__Extract to read__
((

# Marriage without intimacy ~ PLEASE HELP!



## depressed1 (Jul 24, 2012)

I am so discouraged with my life and don't know what happened. I am a female in my 40's and have always had a very strong sex drive. I was married to my first husband for 17 years and it never diminished ~ the sex was good right up until the end (good sex several times a week). Unfortunately my first husband was also having sex with other women, thus the divorce.

I have been married to my second husband for 6 years and our sex life is dead. We dated for 3 years prior to marriage and had a good sex life - 2 or 3 times a week. Right after we married my husband quickly started losing interest in being intimate with me. During the first year of marriage we would have sex approximately 3 times a month, with me being the one to initiate it the majority of the time. I started to feel he no longer desired me and gained 20 pounds (I went from 125 to 145 pounds & I'm 5'4"). We started to see a marriage counselor and my husband told the counselor he was no longer attracted to me because of the weight gain. I lost the weight and then some and our sex life didn't change, in fact it got worse. I would try and initiate sex and my husband would reject me, saying because of his age he has lost his sex drive (he's 10 years older than I am). I eventually talked him into talking to his doctor and getting a prescription for viagra and every other type on the market, but he complains that they cause him to have headaches. Even when he does take one of the pills, the sex is over in about 5 minutes and it's all about him, I get no pleasure from it. About 4 years ago I stopped going to bed with at the same time as my husband. He has always gone to bed earlier than I like to, but I used to join him hoping to get lucky. After many, many nights of feeling rejected I just started staying up every night and going to bed long after he's asleep. He's an early riser and is always up and showered by the time I wake up. 

My husband and I are both professionals in the same field and we work together, have all the same hobbies, travel frequently and are together 24/7. For about the past 3 or 4 years my husband and I have sex approximately 5-6 times a year. The infrequent sex we do have now is initiated by my husband and is what I call "guilt sex" because it's usually after I've complained about our sexless marriage so he'll take a pill or roll me over early in the morning while I'm still half asleep and get it over with. After feeling so rejected and angry over this issue, I feel I've lost the chemistry we once shared. It's just fast sex now, not making love like it used to be. Sometimes it even hurts because there's no foreplay and he just forces his penis in when I'm not even expecting it (sometimes I'm sleeping!). He actually thinks I'll enjoy this? He knows better! He used to say all the right things and touch me in all the right ways.

I still crave intimacy so much! I just don't know if I can ever have that with my husband again, too much resentment has built up. I have never tried mastribating; I need to hear the words from someone who cares about me and feel the tender touch to enjoy it. 

I'm really torn because I don't want another failed marriage and am not the type that would ever commit adultery. Am I doomed to never having another orgasim again? A loveless marriage? I'm so lonely and want to be loved so badly. My heart is breaking. I cry almost every night after my husband goes to bed and have even felt suicidal at times because of my depression. I don't know what to do. I am on an anti-depressant which is helping the depression, but the issue causing the depression remains.

))

__Assignment A__
Answer these questions from the forum post, one line each:
(i) How many years was the writer married to her first husband?
(ii) How many years did she date her second husband before they married?
(iii) How many years older than the writer is her second husband?
__Assignment B__
Copy from the forum post everything from "## depressed1 (Jul" down to "thus the divorce.".
__Assignment C__
Say whether each statement agrees with the forum post, answering yes or no and quoting the words that decide it:
(i) The writer's weight went from 125 to 145 pounds.
(ii) The writer and her husband work in different fields.
(iii) The writer no longer takes an anti-depressant.
The data after this point are unrelated to the forum post.

__Dataset extract__

((

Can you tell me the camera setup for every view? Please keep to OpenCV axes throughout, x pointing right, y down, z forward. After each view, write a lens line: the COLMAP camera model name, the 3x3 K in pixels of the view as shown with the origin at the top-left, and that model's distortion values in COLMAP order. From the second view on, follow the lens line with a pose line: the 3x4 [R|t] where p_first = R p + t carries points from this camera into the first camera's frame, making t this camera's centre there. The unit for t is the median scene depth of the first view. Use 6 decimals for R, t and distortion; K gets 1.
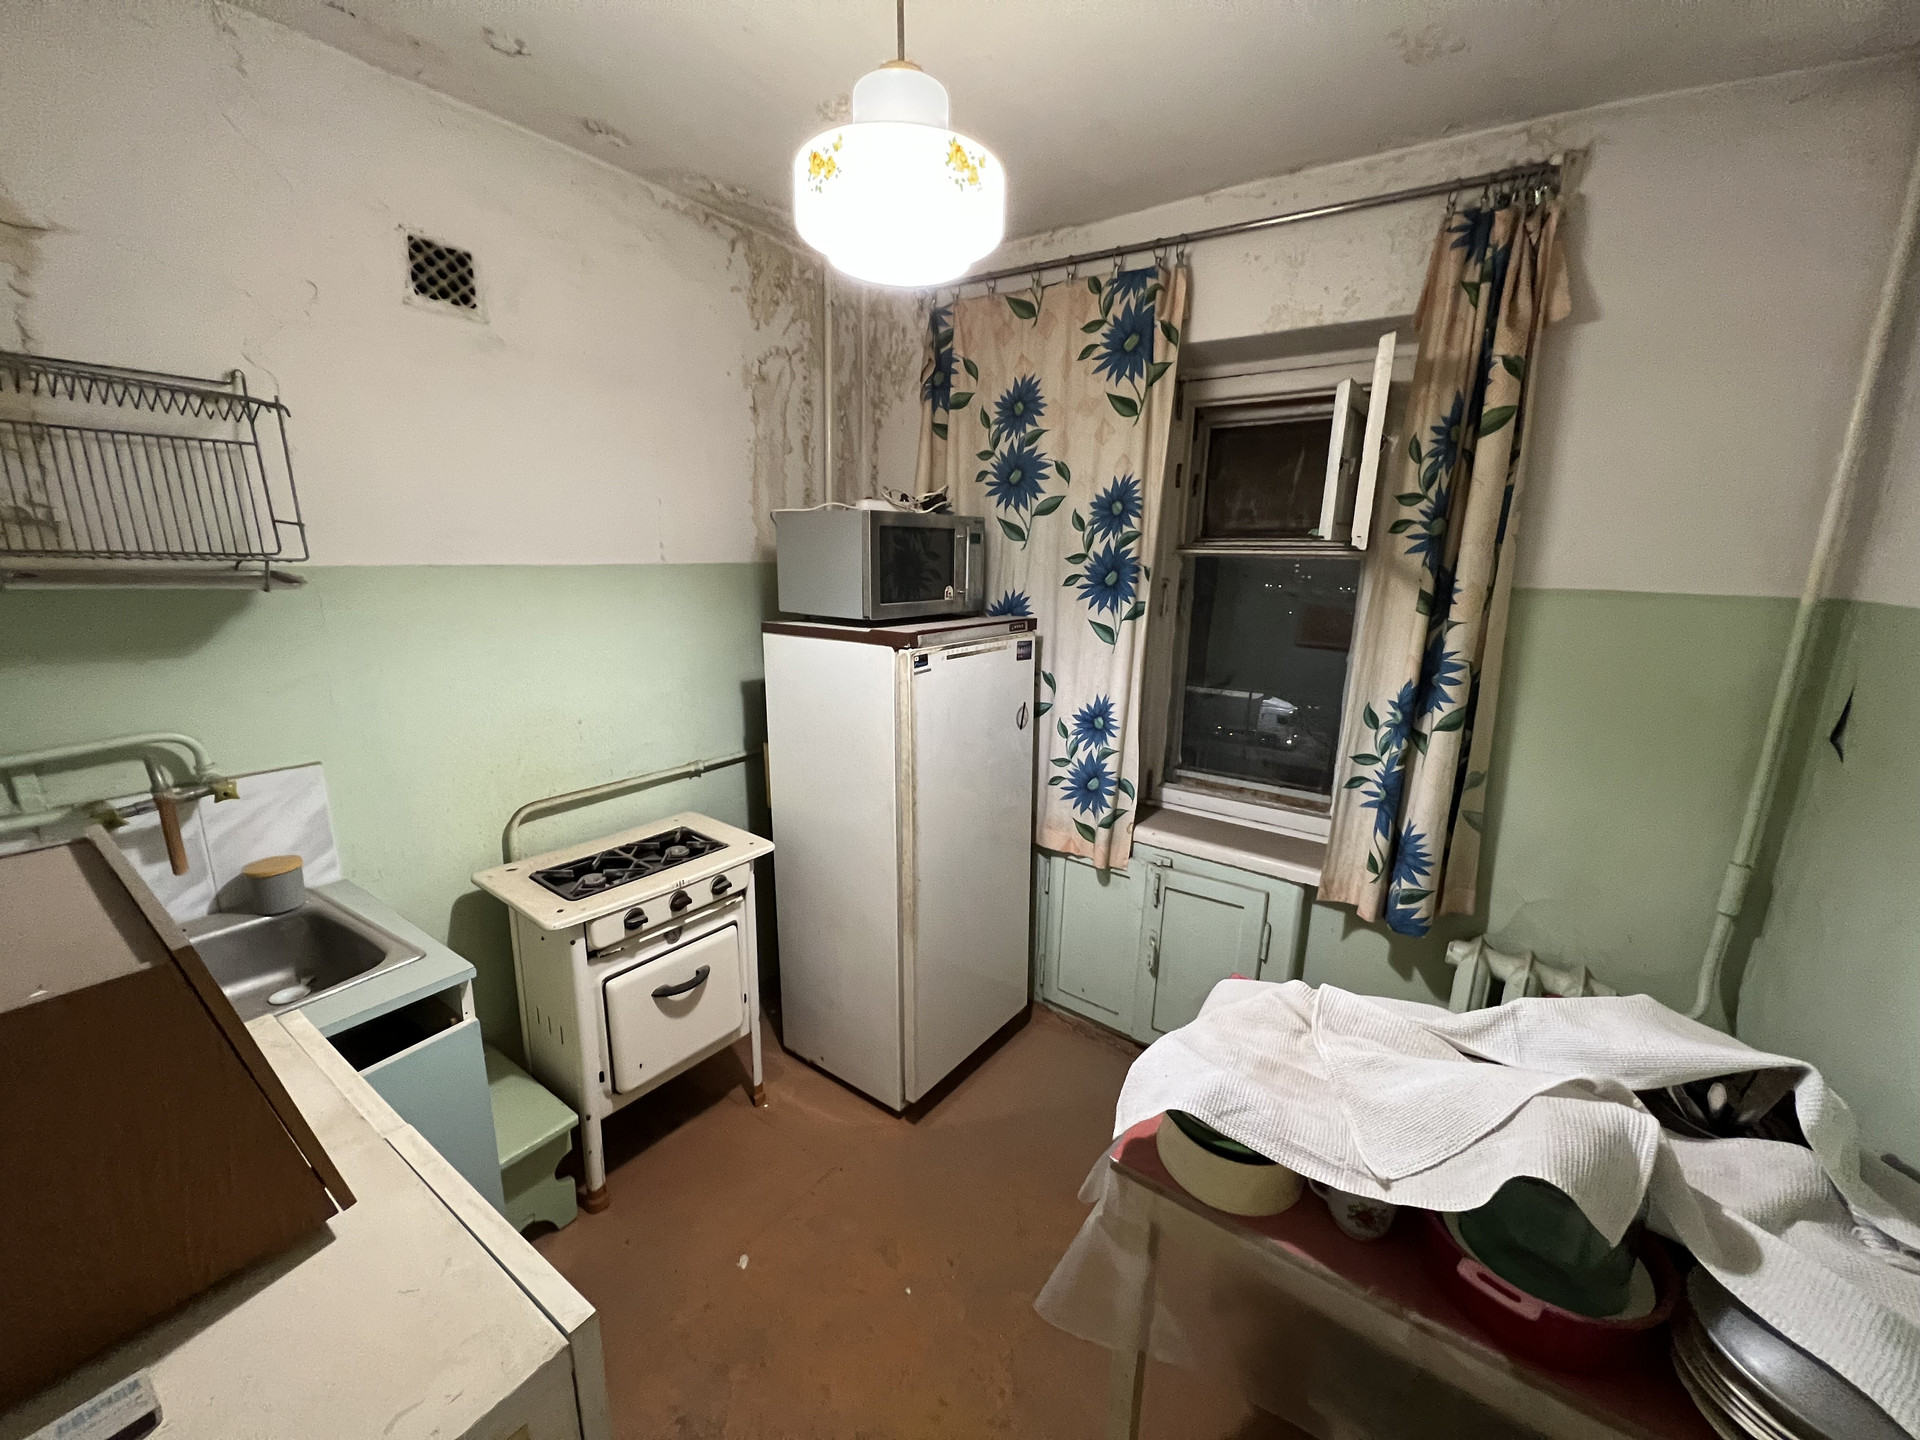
lens RADIAL K [[767.9, 0, 947.7], [0, 767.9, 725.2], [0, 0, 1]] dist [-0.001529, 0.000102]
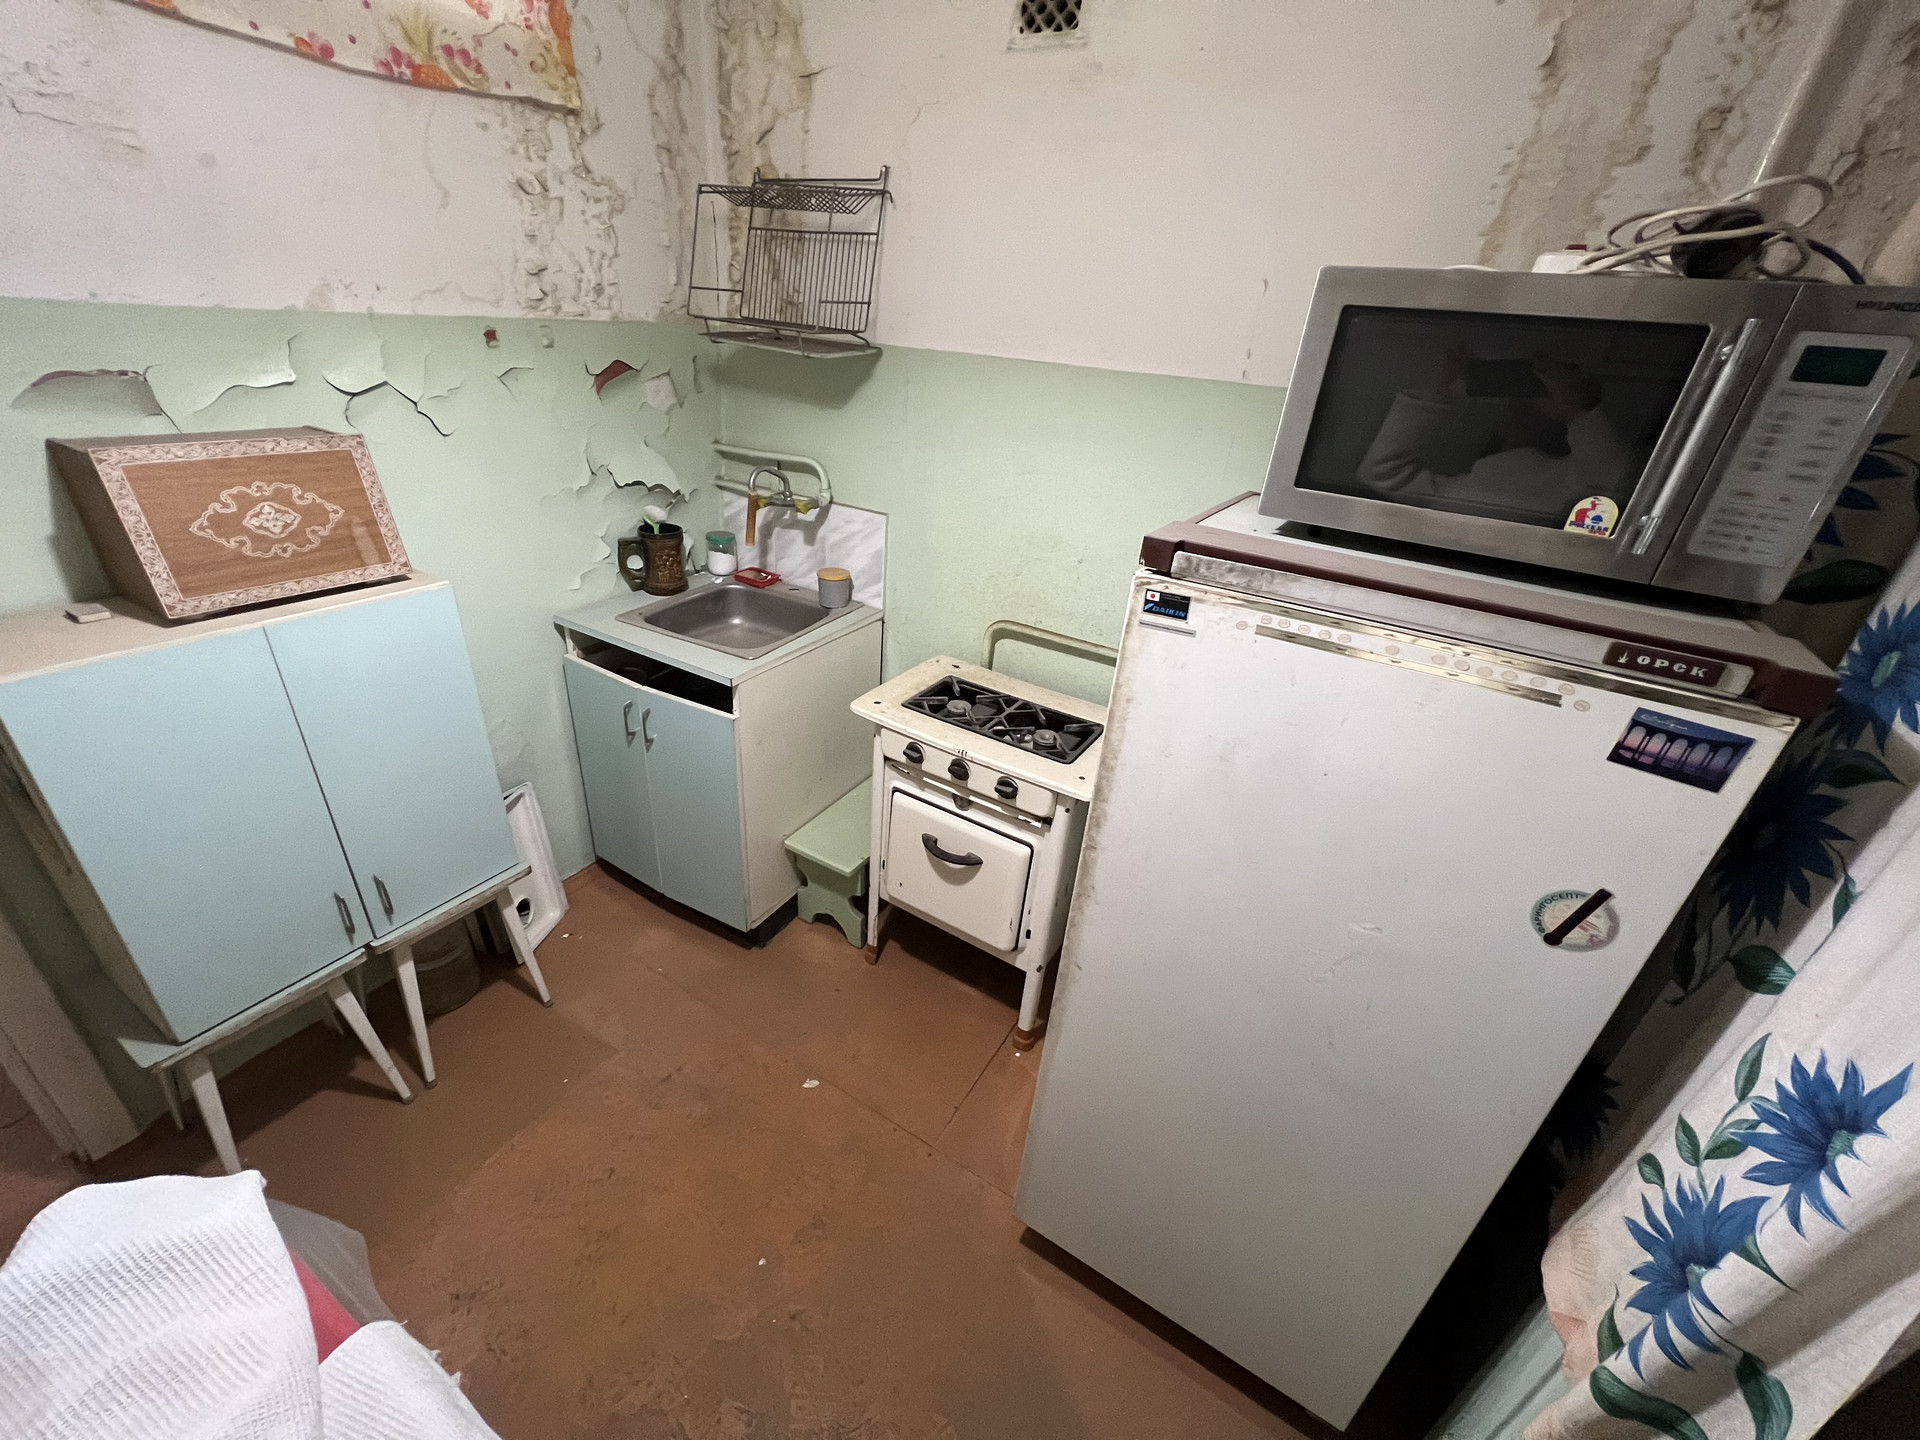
lens RADIAL K [[767.9, 0, 953.3], [0, 767.9, 725.0], [0, 0, 1]] dist [-0.001529, 0.000102]
pose [[0.092734, 0.452903, -0.886724, 0.386304], [-0.295721, 0.862904, 0.409811, -0.165520], [0.950763, 0.224220, 0.213953, 0.742358]]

))

__Result A__
(i) 17 years
(ii) 3 years
(iii) 10 years

__Result B__
## depressed1 (Jul 24, 2012)

I am so discouraged with my life and don't know what happened. I am a female in my 40's and have always had a very strong sex drive. I was married to my first husband for 17 years and it never diminished ~ the sex was good right up until the end (good sex several times a week). Unfortunately my first husband was also having sex with other women, thus the divorce.

__Result C__
(i) Yes: "I went from 125 to 145 pounds"
(ii) No: "My husband and I are both professionals in the same field and we work together"
(iii) No: "I am on an anti-depressant which is helping the depression"